Quem as lê de um condomínio de luxo decerto fica agradado. Encerrar escolas é
bom, segundo afirmam, pois colocará todos os alunos num só edifício com condições
melhoradas e mandará para casa mais uns funcionários públicos inúteis. Obrigar
homens e mulheres, idosos, a deslocarem-se a um centro de saúde fora da sua
área de residência pode ser positivo, pois terão cuidados de saúde que na sua
terra não teriam. Obrigar as raianas a terem os seus filhos em maternidades espanholas
é porreiro, pois assim ficarão de uma vez por todas com a cidadania espanhola,
que já vão adoptando quando preferem abastecer-se de combustível do outro lado
da fronteira. Extinguir freguesias rurais está bem visto; para que quer aquela
gente perto de si uma autarquia, se a podem ter a trinta-quarenta quilómetros
de distância...? Fechar repartições de finanças e tribunais é boa ideia, pois
são despesa excessiva para tão poucos eleitores. Quem conhece bem o interior
português e outras terras onde tais dislates têm sido cometidos sabe que essas
medidas legislativas, concretizadas pelos governos de José Sócrates e Passos
Coelho, embora pensadas por um poder ilegítimo nacional e estrangeiro, são uma
machadada fatal na dignidade de quem lá vive e, logo, um veneno mortal que
aniquilará a vida de muitas aldeias e vilas portuguesas. Pouco interessa que as
pessoas desses concelhos tenham uma carga fiscal idêntica à de um lisboeta, mas
sem os mesmos serviços à sua disposição. São cidadãos de segunda ou de
terceira, pensam; têm de pagar e calar – ou de emigrar, nem que seja para a
cova do cemitério.
São
esses os cálculos de quem vê as aldeias e vilas portuguesas apenas como fontes
de rendimento. Têm pena quando uma povoação é muito habitada; os
empreendimentos turísticos saem mais caros; casitas e terrenos que poderiam
custar uns tostões têm um preço justo, o que é francamente um obstáculo ao
progresso (de algumas contas na Suíça). Nada lhes importa que as terreolas tenham
junta de freguesia, médico, posto de correios, farmácia ou escola, que os
centros de saúde possuam atendimento permanente, que haja maternidade, finanças
ou tribunal próximos. Aos olhos de quem manda nos governos e ninguém elege, as
nossas aldeias são pavilhões de caça ou campos de férias, lugares de passagem
que transformam em não-lugares, sem vida, sem nada além de um cenário lavadinho
para turista ver.
Os reis dos primeiros
tempos da nossa História legislavam no sentido de favorecerem a fixação das
populações. Os governantes de hoje fazem o contrário. Primeiro adubaram os
caciques locais (que, diligentemente, pela sua passividade, pela sua
mediocridade e pelo seu fechamento, fizeram diminuir a população residente),
esquecendo os habitantes das nossas vilas e aldeias, não pondo em prática
estratégias que contrariassem o êxodo iniciado nos anos ’60 do século passado.

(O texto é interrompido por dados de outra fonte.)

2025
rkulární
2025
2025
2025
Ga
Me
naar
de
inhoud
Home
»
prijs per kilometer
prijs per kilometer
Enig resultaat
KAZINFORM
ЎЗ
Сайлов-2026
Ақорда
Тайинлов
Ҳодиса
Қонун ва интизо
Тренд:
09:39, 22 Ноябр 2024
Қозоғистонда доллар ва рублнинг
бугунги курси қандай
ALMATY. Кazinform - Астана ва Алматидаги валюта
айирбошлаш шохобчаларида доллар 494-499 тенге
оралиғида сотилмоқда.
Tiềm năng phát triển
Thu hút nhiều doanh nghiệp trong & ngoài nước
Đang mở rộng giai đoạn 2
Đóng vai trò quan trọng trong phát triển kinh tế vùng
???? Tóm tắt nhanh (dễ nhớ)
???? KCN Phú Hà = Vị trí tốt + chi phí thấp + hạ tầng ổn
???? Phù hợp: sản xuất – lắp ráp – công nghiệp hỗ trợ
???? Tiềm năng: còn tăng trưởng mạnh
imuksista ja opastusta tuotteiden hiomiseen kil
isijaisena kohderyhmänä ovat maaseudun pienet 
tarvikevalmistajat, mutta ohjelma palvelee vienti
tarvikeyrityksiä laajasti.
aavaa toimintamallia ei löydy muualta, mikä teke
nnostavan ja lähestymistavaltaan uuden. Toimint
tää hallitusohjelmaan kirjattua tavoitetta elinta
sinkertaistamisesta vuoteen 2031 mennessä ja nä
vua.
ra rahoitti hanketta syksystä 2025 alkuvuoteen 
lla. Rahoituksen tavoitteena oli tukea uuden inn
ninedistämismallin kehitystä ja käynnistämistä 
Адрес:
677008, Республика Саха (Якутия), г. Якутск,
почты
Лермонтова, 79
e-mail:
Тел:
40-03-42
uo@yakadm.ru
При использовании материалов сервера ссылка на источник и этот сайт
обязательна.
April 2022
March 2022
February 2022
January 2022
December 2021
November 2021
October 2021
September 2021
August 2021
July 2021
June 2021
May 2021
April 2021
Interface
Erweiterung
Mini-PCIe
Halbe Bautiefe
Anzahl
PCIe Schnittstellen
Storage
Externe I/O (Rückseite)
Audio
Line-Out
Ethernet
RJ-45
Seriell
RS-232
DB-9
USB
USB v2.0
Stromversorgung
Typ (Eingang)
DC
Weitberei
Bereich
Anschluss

Agora, retiram a boa parte dos portugueses condições mínimas de dignidade –
para que o esvaziamento se complete.
Não tenhamos dúvidas:
muitos citadinos vêem no mundo afastado dos centros de poder uma terra de
cafres. Para que os seus negócios dêem o lucro esperado, terão de transformá-lo
numa terra devastada, onde habitem apenas servos sem gleba.